Porque ahora me pregunto: por muy aseada e higiénica que nos la presenten las distribuidoras, qué contendrá esta agua que viaja desde el fondo del lecho y la ribera del valle hasta mi grifo, qué recuerdo no transportará de objetos arrojados al azar, de cartas de amor que han perdido sentido, de herramientas que se precipitaron por descuido, de cadáveres con un peso en los tobillos que supusieron que allá abajo, donde singlan los albures, el mundo pierde su poder de atormentarnos y su ruido. Quizá, en cada vaso que lleno, se concentre la herrumbre de viejas máquinas de escribir y la tinta desprendida de unas páginas que ya no pueden leerse. Pienso en ríos, en todos los ríos de la Tierra, y hallo que siempre aparecen en la literatura asociados al pasado, a la estela de lo que se marchó y nunca ha de retornar.

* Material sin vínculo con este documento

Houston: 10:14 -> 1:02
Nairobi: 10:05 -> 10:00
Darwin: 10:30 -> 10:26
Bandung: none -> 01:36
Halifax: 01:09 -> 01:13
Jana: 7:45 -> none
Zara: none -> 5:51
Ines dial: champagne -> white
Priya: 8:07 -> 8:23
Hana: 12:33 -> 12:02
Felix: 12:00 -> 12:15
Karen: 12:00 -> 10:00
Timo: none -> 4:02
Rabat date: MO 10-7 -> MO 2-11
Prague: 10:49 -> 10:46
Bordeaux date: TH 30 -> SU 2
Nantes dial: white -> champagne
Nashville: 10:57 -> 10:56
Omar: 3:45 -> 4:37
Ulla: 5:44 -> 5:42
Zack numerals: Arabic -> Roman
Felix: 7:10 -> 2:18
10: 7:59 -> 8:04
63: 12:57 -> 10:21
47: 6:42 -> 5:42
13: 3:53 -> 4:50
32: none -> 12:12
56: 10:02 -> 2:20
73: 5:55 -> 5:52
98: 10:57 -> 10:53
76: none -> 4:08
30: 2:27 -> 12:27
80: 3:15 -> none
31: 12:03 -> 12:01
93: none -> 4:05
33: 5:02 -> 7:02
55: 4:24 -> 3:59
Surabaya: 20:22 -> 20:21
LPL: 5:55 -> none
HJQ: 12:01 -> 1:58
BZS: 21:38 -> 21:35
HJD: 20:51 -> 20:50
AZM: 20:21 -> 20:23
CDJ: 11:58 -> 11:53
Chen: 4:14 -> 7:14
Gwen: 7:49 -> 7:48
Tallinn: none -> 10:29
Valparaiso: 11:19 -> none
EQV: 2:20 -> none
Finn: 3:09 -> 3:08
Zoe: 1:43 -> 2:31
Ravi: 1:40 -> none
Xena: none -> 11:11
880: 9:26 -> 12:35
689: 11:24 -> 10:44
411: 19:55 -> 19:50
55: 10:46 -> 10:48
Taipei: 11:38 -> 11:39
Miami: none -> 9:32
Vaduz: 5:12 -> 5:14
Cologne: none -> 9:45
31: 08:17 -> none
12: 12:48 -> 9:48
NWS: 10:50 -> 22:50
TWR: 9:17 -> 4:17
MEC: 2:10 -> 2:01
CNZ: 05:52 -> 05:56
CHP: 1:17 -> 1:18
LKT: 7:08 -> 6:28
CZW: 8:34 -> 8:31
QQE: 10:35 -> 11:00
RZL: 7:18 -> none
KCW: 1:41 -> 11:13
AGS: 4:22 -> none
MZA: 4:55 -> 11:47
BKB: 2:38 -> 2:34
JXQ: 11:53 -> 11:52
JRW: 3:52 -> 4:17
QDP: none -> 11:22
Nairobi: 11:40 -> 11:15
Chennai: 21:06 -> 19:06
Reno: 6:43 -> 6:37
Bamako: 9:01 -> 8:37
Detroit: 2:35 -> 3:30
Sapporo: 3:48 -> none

Me viene a las mientes ese hermosa poema de Apollinaire en que el Sena corre bajo el puente Mirabeau, arrastrando las imágenes de un amor que se encalla en los pilares; o aquel otro de Anna Ajmátova donde unos ojos de mujer no soportan mirar el Neva por no regresar a otros ojos que les hacen evocar ángeles de alas negras. Nunca descenderás dos veces al mismo río, anota Heráclito, el filósofo de las lágrimas. Y me doy cuenta de que, al bebernos nuestro río, los sevillanos nos bebemos las pasiones imposibles, el pasado, las renuncias, la ropa usada, los cadáveres que quedaron sin enterrar.